• **WHAT TO WORK ON**
Restate word for word the entries below, starting with the line with "assign HEX3 = 7'b1111111;" and continuing through the line with "-- gate2_li LEDR3". Include both of those lines and no others.

• **PROVIDED RECORDS**
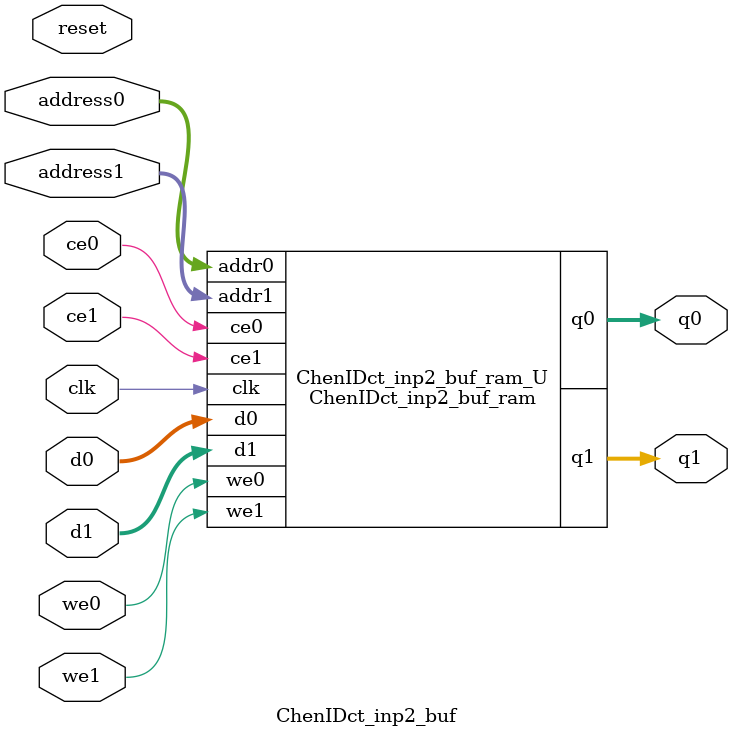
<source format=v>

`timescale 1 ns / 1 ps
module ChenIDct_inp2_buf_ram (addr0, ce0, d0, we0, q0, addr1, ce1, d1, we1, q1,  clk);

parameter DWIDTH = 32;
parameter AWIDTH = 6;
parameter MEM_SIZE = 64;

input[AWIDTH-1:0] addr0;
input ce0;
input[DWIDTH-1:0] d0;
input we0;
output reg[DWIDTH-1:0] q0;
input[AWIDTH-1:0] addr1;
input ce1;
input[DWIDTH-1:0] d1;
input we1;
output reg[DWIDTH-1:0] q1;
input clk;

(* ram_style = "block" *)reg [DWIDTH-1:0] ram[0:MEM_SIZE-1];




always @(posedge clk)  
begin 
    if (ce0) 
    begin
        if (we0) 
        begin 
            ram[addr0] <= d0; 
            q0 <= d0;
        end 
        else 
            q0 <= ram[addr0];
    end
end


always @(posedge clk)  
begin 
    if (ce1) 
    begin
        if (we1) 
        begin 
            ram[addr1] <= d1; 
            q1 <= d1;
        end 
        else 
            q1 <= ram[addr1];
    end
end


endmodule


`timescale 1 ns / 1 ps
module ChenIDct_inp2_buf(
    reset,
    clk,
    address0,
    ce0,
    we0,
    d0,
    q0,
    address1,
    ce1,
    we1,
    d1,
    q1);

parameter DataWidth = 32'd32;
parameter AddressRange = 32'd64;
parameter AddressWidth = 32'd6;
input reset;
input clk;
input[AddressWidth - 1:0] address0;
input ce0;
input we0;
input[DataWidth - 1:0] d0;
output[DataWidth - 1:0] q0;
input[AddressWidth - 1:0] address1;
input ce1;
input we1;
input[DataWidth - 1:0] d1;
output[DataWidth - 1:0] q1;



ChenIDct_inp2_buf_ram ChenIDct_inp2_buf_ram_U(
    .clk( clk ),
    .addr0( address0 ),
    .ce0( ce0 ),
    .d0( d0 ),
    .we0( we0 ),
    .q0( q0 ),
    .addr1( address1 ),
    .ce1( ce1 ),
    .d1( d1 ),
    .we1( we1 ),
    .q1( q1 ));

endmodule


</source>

---

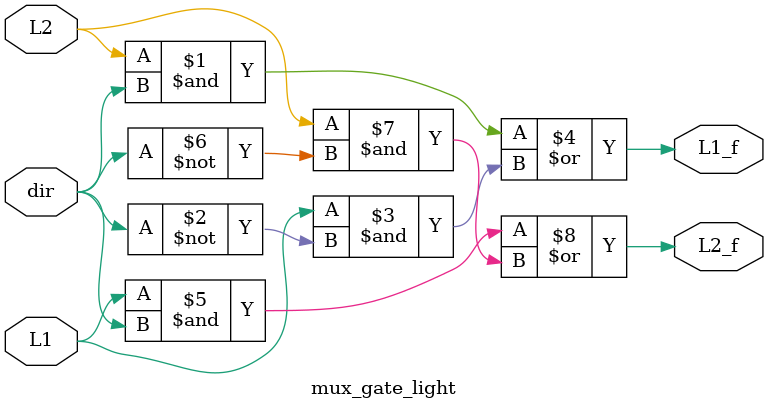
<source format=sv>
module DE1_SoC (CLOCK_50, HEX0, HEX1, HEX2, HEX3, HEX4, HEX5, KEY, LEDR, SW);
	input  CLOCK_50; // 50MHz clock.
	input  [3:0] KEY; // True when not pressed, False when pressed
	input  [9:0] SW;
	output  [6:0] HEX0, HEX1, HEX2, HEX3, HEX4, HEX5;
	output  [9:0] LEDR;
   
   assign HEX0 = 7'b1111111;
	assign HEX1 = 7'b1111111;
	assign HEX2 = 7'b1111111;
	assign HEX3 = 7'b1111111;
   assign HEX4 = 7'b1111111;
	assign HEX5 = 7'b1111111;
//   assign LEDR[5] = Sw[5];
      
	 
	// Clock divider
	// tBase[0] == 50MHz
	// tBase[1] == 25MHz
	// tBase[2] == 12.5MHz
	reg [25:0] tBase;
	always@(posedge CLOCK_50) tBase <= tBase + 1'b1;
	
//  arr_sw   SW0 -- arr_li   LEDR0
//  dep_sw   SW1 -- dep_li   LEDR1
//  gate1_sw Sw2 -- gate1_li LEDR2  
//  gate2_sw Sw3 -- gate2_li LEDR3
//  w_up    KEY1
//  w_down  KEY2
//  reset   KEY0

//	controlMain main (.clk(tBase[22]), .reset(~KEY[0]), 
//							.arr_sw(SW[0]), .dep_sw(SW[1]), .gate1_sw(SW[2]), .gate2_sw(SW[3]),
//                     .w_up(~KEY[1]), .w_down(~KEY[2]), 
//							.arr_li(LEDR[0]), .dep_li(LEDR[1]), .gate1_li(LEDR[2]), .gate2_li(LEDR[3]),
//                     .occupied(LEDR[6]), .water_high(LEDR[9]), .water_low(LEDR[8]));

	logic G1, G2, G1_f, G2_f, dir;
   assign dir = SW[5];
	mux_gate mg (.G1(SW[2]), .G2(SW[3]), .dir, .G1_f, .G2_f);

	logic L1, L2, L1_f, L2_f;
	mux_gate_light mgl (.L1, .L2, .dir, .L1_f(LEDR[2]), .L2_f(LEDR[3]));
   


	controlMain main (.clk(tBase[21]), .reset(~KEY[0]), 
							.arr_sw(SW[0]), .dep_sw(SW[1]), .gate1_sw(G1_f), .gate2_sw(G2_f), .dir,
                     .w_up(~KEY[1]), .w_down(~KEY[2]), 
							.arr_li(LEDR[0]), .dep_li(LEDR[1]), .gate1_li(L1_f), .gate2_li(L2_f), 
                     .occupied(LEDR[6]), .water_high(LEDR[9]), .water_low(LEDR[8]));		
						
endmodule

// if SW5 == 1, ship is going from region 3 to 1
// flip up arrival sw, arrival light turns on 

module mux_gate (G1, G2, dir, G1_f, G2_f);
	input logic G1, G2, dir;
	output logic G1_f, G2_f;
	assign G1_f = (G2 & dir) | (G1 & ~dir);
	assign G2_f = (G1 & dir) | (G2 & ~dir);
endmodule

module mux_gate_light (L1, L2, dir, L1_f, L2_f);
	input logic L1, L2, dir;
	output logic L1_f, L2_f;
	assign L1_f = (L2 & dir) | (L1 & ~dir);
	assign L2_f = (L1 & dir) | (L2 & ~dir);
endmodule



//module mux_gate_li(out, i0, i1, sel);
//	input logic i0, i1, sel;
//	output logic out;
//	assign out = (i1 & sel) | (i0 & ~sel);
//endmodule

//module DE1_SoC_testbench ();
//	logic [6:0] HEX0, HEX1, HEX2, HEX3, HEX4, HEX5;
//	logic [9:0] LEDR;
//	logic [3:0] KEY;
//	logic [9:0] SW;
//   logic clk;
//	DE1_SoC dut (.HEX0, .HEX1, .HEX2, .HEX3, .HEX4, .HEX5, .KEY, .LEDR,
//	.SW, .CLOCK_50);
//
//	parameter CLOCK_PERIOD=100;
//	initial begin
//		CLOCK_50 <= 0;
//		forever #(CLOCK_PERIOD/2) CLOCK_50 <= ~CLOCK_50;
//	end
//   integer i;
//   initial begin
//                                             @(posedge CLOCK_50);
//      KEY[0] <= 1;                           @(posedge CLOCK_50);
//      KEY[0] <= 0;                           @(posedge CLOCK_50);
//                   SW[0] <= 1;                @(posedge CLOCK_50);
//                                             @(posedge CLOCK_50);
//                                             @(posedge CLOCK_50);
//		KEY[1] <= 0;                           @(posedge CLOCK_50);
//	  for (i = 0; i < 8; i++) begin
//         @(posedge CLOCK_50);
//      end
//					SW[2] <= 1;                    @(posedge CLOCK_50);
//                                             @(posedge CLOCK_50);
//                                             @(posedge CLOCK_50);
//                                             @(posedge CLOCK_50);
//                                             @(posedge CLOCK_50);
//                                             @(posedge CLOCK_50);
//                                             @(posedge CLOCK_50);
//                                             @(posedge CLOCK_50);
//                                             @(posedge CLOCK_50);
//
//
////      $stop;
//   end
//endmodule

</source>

• **YOUR SOLUTION**
	assign HEX3 = 7'b1111111;
   assign HEX4 = 7'b1111111;
	assign HEX5 = 7'b1111111;
//   assign LEDR[5] = Sw[5];
      
	 
	// Clock divider
	// tBase[0] == 50MHz
	// tBase[1] == 25MHz
	// tBase[2] == 12.5MHz
	reg [25:0] tBase;
	always@(posedge CLOCK_50) tBase <= tBase + 1'b1;
	
//  arr_sw   SW0 -- arr_li   LEDR0
//  dep_sw   SW1 -- dep_li   LEDR1
//  gate1_sw Sw2 -- gate1_li LEDR2  
//  gate2_sw Sw3 -- gate2_li LEDR3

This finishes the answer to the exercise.